Les hasards d'amis d'amis facebookiens font parfois découvrir quelques trucs qui peuvent être intéressants. Aujourd'hui c'est un feuilleton numérique qui débute tout juste : Ses poupées l'appellent docteur, par Vénus Rachais.

On dirait un nom de scène, ce qui ne semble pas être le cas : à Guillotière, quartier de Lyon où se passe l'histoire, s'appeler Vénus Rachais c'est un peu comme s'appeler le Marquis de Saxe dans le quartier voisin.

Pour l'instant, il y a une fille qui doit de l'argent à un type et qui s'en fait prêter par son meilleur ami, lequel tapine au sex-shop du coin, avant de se faire enlever par des gus pour le compte d'une vieille polonaise boufffeuse de choux vivant dans un appart hyper-kitsch et voisine d'une nana qui pratique le yoga et la fumette en écoutant Gotan Project trop fort, sous prétexte d'avoir été la dernière à rencontrer le fils de la vieille que cette dernière recherche depuis des années dans le monde entier.

L'histoire se passe donc à Guillotière, quartier d'immigration historique à Lyon, de l'autre côté du Rhône par rapport à Bellecour (jusqu'au 19e siècle Guillotière c'était les portes de la ville, une région incontrôlable dont Lyon et le Dauphiné se refilaient la police). Y a un p'tit bar, un sex-shop tenu par un américain, une polonaise bizarre, des hommes de main, des étudiants qui tapinent, et une pauvre fille larguée. Bon, pour l'instant il manque des noirs, des arabes et des roms, qui constituent en plus des étudiants la population principale du quartier.

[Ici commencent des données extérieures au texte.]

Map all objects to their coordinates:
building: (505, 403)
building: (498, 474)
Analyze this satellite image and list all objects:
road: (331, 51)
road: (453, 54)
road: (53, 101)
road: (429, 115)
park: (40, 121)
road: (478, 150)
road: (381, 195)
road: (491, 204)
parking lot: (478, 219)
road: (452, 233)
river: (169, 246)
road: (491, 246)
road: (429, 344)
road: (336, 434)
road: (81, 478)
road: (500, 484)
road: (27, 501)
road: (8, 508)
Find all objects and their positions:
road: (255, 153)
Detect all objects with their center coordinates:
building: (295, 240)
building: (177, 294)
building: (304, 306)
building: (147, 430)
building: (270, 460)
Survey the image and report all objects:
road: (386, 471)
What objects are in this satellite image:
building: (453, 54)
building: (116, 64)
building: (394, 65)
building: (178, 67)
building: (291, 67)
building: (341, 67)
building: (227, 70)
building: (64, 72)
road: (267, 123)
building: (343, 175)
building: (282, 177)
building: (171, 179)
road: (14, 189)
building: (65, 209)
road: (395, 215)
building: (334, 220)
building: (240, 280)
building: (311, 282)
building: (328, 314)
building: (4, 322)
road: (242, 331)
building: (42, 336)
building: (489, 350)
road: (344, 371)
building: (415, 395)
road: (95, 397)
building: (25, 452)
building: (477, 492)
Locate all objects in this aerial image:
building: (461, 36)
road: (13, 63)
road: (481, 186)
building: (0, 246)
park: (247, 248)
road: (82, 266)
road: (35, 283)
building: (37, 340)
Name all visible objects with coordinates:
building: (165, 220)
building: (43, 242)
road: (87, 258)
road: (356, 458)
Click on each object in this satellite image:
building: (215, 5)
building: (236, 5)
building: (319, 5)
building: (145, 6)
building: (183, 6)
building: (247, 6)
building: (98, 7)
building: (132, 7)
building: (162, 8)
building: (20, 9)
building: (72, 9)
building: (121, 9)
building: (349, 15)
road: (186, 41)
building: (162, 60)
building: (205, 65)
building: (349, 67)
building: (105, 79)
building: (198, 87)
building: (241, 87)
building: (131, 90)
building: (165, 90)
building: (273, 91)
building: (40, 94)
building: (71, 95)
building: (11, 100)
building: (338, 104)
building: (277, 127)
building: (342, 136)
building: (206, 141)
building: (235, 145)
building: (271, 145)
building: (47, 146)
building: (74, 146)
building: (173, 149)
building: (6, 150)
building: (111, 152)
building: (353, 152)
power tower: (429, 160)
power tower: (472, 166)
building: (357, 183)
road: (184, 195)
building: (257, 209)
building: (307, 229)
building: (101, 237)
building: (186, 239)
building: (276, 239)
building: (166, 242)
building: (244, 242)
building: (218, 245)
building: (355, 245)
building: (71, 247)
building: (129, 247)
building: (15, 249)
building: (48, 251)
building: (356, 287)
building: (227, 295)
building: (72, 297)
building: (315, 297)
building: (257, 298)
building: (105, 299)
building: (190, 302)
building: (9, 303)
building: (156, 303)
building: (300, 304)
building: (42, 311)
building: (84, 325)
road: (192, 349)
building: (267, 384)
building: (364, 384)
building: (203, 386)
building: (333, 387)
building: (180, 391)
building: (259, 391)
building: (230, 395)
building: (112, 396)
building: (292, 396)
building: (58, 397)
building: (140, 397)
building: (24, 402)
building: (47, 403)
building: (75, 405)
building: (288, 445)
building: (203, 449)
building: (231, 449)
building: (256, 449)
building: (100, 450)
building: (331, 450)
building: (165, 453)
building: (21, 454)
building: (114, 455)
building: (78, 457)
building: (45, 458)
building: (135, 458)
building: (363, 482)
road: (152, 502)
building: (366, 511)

Le feuilleton numérique, je ne connais pas vraiment ça, mais ça se donne ici comme une littérature aux temps de la communication rapide, précise et fun. Chaque épisode est chronométré à l'avance pour respecter les temps de cerveau disponible en situation de surf, et l'écriture ne s'étend pas dans la description. Tout se passe très vite sous nos yeux. L'attention n'est pas forcément toute concentrée dans cette rencontre fugace, ce n'est pas comme si on prenait rapidement quelque chose comme quand on joue de la pique dans un plat de mini-saucisses presque vide à un apéro de morfals bien élevés. C'est plutôt que les images se mettent en ordre après la lecture, elles se recomposent dans un temps de tranquillité passive qui la suit. Et sans ce temps-là on n'en retiendrait rien, ça passerait par un oeil et ressortirait par l'autre, alors ça peut bien faire le buzz si toutes les personnes mobilisées via facebook et twitter se ramènent et font circuler l'info, n'empêche qu'il faut que ça s'imprime à un moment donné.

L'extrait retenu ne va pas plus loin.